Pero, ¿qué ocurre en las redes sociales, ese mundo virtual en donde no existe el espacio físico? Judith Donath afirmaba ya en 1999: "En el mundo físico hay una inherente unidad con el yo, pues el cuerpo proporciona una convincente y práctica definición de identidad. La norma es: un cuerpo, una identidad [...] El mundo virtual es diferente. Está compuesto de información más que de materia".

Por esto resulta fácil que se produzcan choques obvios entre quienes desean mantener relaciones parecidas a las reales y quienes no. ¿Hacia dónde se decantan las redes? Depende. Entre los primeros encontramos a los que promueven, defienden y utilizan formas variadas de 'netiqueta'; mientras que entre los segundos (muchas veces jaleados) aparecen los que podrían tener como lema: "fuera jerarquías, fuera reglas".

En este contexto a veces confuso de comunicación virtual nació, hace ya bastantes más años de lo que en ocasiones pensamos, el fenómeno troll (o trol): usuarios con identidad real o fingida que buscan muchas veces su minuto de gloria a través de un protagonismo incendiario, sin pensar (o no importándoles) que en la vida real las palabras se las lleva el viento, pero en las redes no (al menos en la mayoría).

El troll hace gala de un exhibicionismo narcisista, al que habría que añadir su deseo e intención de molestar o provocar reacciones emocionales negativas en los destinatarios (individuales o colectivos) de sus mensajes.

Los dos tipos más habituales de estos usuarios son los disruptivos y los que buscan llamar la atención, amparados en el anonimato aparente y en la también aparente impunidad que parecen proporcionar las redes. Este comportamiento ¿social? guardaría una relación clara con la leyenda del anillo de Giges, que menciona Platón en La República:

Glaucón cuenta a Sócrates cómo el rey Giges poseía un anillo que hace invisible a quien lo lleva al girarlo, de modo que esa persona podría violar las leyes con impunidad absoluta porque nadie lo vería. Glaucón sostiene que si le diéramos ese anillo a "un hombre justo" actuaría igual de mal que un hombre "injusto", porque la única razón que tenemos para obrar bien es el miedo.
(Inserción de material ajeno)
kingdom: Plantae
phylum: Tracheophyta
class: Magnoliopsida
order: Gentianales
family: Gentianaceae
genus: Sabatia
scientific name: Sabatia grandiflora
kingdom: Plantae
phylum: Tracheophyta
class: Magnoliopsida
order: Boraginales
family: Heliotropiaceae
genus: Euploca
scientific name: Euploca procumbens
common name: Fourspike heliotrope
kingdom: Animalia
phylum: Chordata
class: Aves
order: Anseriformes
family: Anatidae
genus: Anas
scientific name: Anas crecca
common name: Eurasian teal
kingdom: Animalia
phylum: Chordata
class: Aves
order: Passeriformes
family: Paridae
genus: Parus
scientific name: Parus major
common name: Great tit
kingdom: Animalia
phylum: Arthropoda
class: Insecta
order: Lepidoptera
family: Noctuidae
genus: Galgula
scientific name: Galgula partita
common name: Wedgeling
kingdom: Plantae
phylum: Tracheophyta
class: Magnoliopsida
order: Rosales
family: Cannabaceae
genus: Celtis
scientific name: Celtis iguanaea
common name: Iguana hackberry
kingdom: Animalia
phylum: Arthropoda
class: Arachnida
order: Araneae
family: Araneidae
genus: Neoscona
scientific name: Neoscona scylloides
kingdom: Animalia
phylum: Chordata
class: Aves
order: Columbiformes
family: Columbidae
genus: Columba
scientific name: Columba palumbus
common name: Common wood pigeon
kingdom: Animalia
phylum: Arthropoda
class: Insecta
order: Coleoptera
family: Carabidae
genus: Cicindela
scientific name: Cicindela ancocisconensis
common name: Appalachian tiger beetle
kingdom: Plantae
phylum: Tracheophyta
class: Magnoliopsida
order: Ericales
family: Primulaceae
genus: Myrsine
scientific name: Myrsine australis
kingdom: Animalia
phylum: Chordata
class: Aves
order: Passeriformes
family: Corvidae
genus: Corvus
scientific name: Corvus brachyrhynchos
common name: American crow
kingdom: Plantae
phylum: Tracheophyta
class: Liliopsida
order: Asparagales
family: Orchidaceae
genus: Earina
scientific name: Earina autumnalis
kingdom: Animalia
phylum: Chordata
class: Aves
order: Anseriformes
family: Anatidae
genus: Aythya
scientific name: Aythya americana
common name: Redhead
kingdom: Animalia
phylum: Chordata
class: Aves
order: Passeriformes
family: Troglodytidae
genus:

Como señala Adela Cortina: "Si esto es así, la verdad es bien triste, porque entonces no es que la justicia nos interese por sí misma: no nos importa dañar a otros ni nos preocupamos por mejorar sus vidas. Lo único que nos disuade de cometer tropelías es el miedo a la cárcel, a la multa, al descrédito, a la vergüenza social."

Está más o menos demostrado que en algunos países existen fábricas de 'trolls'; es decir, existen trolls profesionales que cobran por su trabajo, y que participan en campañas de difamación o de acoso.

Poco a poco, al tratarse de un fenómeno relativamente nuevo, empezamos a darnos cuenta de las consecuencias sociales que la influencia de estos 'trolls' puede producir. También de cómo pueden afectar a nuestra salud si entramos en su juego y sus ataques elevan nuestra ansiedad.

Aunque últimamente la preocupación empieza a derivar hacia las graves consecuencias económicas que su existencia está ya produciendo. Hemos leído en los medios hace pocas fechas cómo parece que nadie quiere comprar Twitter por culpa de la abundancia de trolls, pues se trata de la red más dañada por sus acciones.

Así que no estamos hablando de algo anecdótico y casi jocoso, sino de un fenómeno muy preocupante en términos de comunicación social, con derivaciones políticas, económicas y de todo tipo. En el fondo, un fenómeno nuevo que nadie sabe muy bien cómo afrontar.